This post is designed as an overview for employees affected by a company takeover and sets out their rights and responsibilities under the new management. It provides links to the relevant regulations in order that you as an employee may combat myths being peddled by management or trade union representatives who may be trying to coerce the employees to accepting negative amendments to their contract of employment. When a company is taken over the employees rights are protected by
The Transfer of Undertakings (Protection of Employment) Regulations. This is commonly referred to as TUPE.
These laws began life as European Union Directive 2001/23/EC. I have provided a link to this document in the sources. If you enjoy reading the the bureaucratic nightmare that is any EU Directive that is a good starting point, however this is genuinely a case of I have read it so you don’t have to. As with all directives passed by the European Union it was then taken back to the Member States Governments to be enacted into their own laws. These are the regulations you need to look at. I am using the United Kingdom Regulations as that is the country where I live. If you live in a different member state the relevant regulations will be a quick Duck Duck Go search away. The regulations will be the same, just written in your native language.
TUPE applies to employees of business in the UK regardless of the size of the business. Their terms and conditions of employment and continuity of employment automatically transfer. The exception to this rule is if an employee is made redundant during or after the takeover process. Any redundancy would be paid at the rate agreed in the original contract of employment.
TUPE applies to both Business’s and Service Providers. For Business transfers the name of the employer must change. For service providers it is when a contract ends and the work is given to a new contractor.
If you work for a company in the supply chain for a business that is being take-over you will not be protected.
Consulting and Informing
Prior to the takeover the employers mist tell the Trade Union or Employees Representatives
That the transfer is happening, when it is happening and why it is happening. They also need to inform the employees how it will affect them individually and if the company will one subject to reorganisation. If the workforce is not unionised properly elected representers have the same legal rights as trade union representatives. If such representatives are not already in place they can be elected for the purpose of consulting and informing prior to the takeover.
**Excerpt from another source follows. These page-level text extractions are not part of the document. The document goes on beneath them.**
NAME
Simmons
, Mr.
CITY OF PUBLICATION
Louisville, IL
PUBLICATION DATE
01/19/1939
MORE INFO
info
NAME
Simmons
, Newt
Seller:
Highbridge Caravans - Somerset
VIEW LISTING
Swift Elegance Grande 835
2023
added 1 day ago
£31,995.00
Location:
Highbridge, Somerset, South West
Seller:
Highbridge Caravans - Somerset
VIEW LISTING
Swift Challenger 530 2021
Transfers of Employment Contracts
The employees retain all of their previous terms and conditions of employment. They retain their holiday entitlement and their service. The employees start date remains the same as before the transfer so continuous employment is not broken. All collective agreements previously in place are retained.
The employer can not change the contracts prior to a transfer in order to help the sale of their business.
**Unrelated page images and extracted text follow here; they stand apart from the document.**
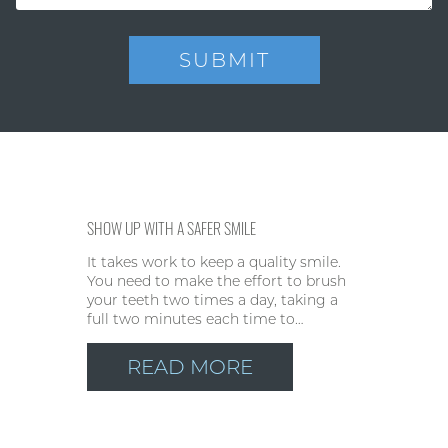
SHOW UP WITH A SAFER SMILE
It takes work to keep a quality smile.
You need to make the effort to brush
your teeth two times a day, taking a
full two minutes each time to…
READ MORE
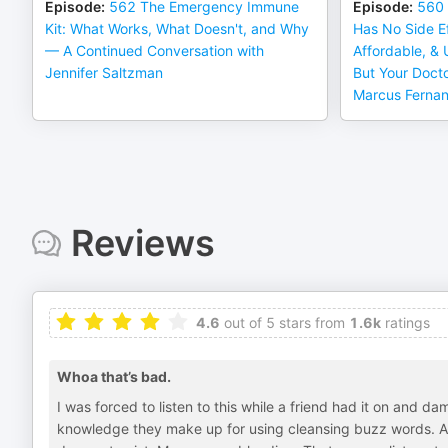
Episode
:
562 The Emergency Immune
Episode
:
560 
Kit: What Works, What Doesn't, and Why
Has No Side Ef
— A Continued Conversation with
Affordable, &
Jennifer Saltzman
But Your Doct
Marcus Ferna
Reviews
4.6
out of 5 stars from
1.6k
ratings
Whoa that’s bad.
I was forced to listen to this while a friend had it on and 
knowledge they make up for using cleansing buzz words. An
The new employer can change an employee’s terms and conditions if the reason is an ‘economic, technical or organisational reason’ (ETO) involving changes in the workforce or workplace, such as a result of redundancies or a move from a managerial to a non-managerial position.
An employer can’t normally impose changes – they have to be agreed by the employees or their representatives.
Employees’ company pension rights earned up to the time of a transfer are protected, but the new employer doesn’t have to continue an identical pension.
When the transfer is complete the employee should receive a new up to date statement of employment. This should include the name of the new employer and state the employees terms and conditions have not changed.
Employers can renegotiate terms and conditions after 1 year. However they can only do this if they are improving the terms and conditions. For example employers could decide to increase shift premiums to incentivise employees going onto shift work. However they would be disbarred from reducing shift premiums to save money.
This post sets out the key details most employees will need to know about during a transfer. For a more comprehensive explanation (and a document that carries more weight than a blog post !) the first link I am providing in the source’s is the UK Government Guidelines. I have mirrored their format so if you wish to check the information in my Overview section, it will be in the overview section of the government document.